A postura institucional do Brasil deve ser, como destacou Ricúpero, condenar moralmente a invasão russa, mas, ao mesmo tempo trabalhar para se consiga logo um acordo de paz, e, depois disso, o desmonte dos mecanismos de sanções, com o restabelecimento do sistema internacional anterior à guerra. Até porque a utilização de represálias econômicas como arma geopolítica fere os valores que devem nortear as relações internacionais.

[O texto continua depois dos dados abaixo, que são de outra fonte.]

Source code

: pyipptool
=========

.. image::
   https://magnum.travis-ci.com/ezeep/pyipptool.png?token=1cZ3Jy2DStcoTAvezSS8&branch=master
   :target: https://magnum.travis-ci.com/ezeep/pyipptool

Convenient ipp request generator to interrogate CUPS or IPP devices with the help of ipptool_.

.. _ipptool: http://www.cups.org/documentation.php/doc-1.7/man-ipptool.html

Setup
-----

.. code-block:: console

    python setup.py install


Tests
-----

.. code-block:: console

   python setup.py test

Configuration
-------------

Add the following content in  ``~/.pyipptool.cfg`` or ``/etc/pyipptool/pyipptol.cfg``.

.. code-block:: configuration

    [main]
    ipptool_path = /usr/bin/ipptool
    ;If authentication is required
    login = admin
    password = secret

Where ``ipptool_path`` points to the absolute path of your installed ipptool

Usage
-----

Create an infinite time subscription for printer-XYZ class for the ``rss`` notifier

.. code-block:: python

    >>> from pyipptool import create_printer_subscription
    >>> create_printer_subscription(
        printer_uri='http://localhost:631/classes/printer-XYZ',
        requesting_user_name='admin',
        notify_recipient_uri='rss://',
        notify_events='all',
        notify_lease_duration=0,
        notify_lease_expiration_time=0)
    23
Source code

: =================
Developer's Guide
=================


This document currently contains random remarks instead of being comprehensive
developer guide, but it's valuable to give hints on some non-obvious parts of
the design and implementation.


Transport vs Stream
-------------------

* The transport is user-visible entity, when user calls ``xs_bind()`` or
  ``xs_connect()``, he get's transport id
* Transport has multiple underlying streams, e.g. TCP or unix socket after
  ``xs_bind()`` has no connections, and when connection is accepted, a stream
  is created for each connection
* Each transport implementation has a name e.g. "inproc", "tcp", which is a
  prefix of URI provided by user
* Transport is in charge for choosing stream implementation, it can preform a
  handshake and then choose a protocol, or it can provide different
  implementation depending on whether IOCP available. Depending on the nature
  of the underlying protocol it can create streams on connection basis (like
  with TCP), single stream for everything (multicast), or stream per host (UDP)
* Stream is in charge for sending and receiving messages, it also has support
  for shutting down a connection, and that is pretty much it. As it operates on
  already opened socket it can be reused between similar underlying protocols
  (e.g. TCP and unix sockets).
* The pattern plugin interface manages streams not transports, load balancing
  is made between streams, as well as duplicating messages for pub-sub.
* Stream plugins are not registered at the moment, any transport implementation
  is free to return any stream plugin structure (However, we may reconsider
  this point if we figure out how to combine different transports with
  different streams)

Muito interessante o artigo de Hubert sobre os abalos da globalização por conta da guerra na Ucrânia. Entretanto, a ideia de uma desglobalização, como um retrocesso significativo da integração das cadeias globais de valor me parece exagerada. O isolamento da Rússia e mesmo as relações da China e da Índia com este país não devem, a meu ver, levar à formação de outro bloco econômico e comercial desligado do sistema global. Dificilmente a China vai apostar em alguma forma, mesmo parcial, de “autarquização” dentro de um bloco, por maior que este seja se juntar Rússia e Índia. O “milagre” chinês das últimas décadas não teria sido possível se não com a integração da economia e comercial da China com os Estados Unidos e com a Europa. Como lembra Hubert, a China se beneficiou da globalização. Mais do que isso, na verdade, a China foi e ainda é a grande beneficiária da globalização, além de ter levado este processo a uma escala excepcional. Os “perdedores da globalização” estão nos Estados Unidos e na Europa e, quase sempre perderam para a economia chinesa. A China não vai querer nem pode se desligar destes mercados globais sob pena de perder a grande demanda para parte significativa da sua pauta de exportações. Nem a China nem a Índia, mesmo formando um eventual bloco com a Rússia, vão criar barreiras aos negócios globais.
É muito provável que haja retrocessos localizados e parciais na integração mundial pela quebra da confiança nas cadeias de suprimentos gerada pela pandemia e pela guerra da Ucrânia, denunciando a excessiva concentração de certas etapas nas cadeias produtivas em alguns poucos países (petróleo e gás da Rússia, o trigo da Rússia e da Ucrânia e dos fertilizantes e, com a pandemia, a produção de suprimentos concentrada na própria China e na Índia). Mas não nada que se possa considerar um processo mais amplo de desglobalização. Seria um desastre para a economia mundial e para todos os países. Não interessa a nenhuma grande potência econômica, menos ainda à China.
Me parece um grande exagero apocalíptico a afirmação de Larry Fink, citada por Hubert, de que “as punições econômicas à Rússia levarão ao desmoronamento da globalização”. Mesmo que haja uma tendência, de parte de todos os países, de se proteger de uma excessiva exposição externa de produtos ou insumos estratégicos, e até a formação de algum bloco econômico na eurásia, como fala Hubert, a globalização vai continuar dominando na economia e nas relações internacionais. A revolução nos transportes e, principalmente, nas telecomunicações reforçam esta convicção.